How does the EU AI Act compare to the US NIST AI RMF?
The EU AI Act is a binding, cross-sector regulation with risk-tiered legal obligations. The NIST AI Risk Management Framework is a voluntary framework widely used in the US, often alongside sector-specific and state-level rules. Organisations operating in both markets typically align internal governance — often through ISO/IEC 42001 — to satisfy both consistently.
Can ISO/IEC 42001, ISO/IEC 27001 and ISO 9001 run through one certification body?
Yes. Where management systems share the common High-Level Structure used across modern ISO standards, audits can be coordinated and, where appropriate, combined into integrated audit cycles with one certification body.
Does ISO/IEC 42001 cover generative AI systems specifically?

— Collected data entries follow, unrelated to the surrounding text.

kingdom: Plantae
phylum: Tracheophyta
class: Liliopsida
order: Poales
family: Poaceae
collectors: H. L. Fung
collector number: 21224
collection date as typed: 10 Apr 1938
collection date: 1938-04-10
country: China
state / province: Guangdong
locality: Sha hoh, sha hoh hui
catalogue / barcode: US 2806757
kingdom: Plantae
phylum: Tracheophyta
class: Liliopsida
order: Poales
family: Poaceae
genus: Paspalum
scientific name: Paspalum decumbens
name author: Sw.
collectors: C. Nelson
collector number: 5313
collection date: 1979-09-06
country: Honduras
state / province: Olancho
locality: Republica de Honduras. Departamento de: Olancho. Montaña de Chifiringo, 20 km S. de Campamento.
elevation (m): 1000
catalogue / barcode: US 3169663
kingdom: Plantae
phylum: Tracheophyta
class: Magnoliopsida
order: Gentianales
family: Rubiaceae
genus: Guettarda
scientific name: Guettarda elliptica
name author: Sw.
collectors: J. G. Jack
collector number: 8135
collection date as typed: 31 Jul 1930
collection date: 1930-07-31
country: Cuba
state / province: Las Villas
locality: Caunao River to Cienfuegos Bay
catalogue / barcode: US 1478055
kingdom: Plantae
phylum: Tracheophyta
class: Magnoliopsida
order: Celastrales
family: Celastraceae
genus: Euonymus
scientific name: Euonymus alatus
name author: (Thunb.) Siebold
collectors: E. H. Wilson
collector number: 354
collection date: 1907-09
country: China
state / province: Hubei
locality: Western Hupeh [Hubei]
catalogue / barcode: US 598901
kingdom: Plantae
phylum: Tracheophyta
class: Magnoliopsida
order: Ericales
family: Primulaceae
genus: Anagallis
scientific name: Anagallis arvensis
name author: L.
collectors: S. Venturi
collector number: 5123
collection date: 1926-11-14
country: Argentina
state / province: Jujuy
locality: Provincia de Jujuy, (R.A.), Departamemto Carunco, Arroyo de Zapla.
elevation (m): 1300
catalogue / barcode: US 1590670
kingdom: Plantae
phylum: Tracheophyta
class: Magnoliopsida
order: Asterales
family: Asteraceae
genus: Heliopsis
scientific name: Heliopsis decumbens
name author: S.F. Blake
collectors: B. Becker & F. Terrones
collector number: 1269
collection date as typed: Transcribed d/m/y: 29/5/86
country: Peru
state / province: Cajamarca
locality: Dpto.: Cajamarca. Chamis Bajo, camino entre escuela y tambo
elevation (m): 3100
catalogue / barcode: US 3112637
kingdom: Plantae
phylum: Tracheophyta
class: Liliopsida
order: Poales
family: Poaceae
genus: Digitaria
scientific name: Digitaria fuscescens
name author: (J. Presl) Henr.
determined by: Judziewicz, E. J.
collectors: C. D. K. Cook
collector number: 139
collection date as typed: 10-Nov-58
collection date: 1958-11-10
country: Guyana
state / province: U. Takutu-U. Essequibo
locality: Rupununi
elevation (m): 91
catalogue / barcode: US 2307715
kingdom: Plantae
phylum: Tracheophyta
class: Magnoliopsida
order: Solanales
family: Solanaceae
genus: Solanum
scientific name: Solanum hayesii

ISO/IEC 42001 applies to AI management systems generally and isn't limited to a specific AI technique. It governs the structure around any AI system an organisation develops, deploys or uses — including generative AI — rather than prescribing technique-specific technical controls.
Do AI governance obligations apply if we use third-party AI tools rather than building our own?
The EU AI Act's obligations fall on providers and deployers differently, and deployer obligations may still apply even when the underlying AI model was sourced from a third party. Where an organisation deploys a high-risk AI tool, its own governance obligations under the Act and supporting standards may apply regardless of who built the model.
Can multi-jurisdictional AI governance be managed through one certification programme?
For many organisations, yes. While the EU AI Act, the US NIST AI RMF, and emerging frameworks in China, Japan, South Korea and Brazil differ in legal structure, they share common governance principles — transparency, accountability, risk management, human oversight. ISO/IEC 42001 is increasingly used as a common operational baseline referenced across these frameworks, with regional specifics addressed within the governance system rather than through separate certifications.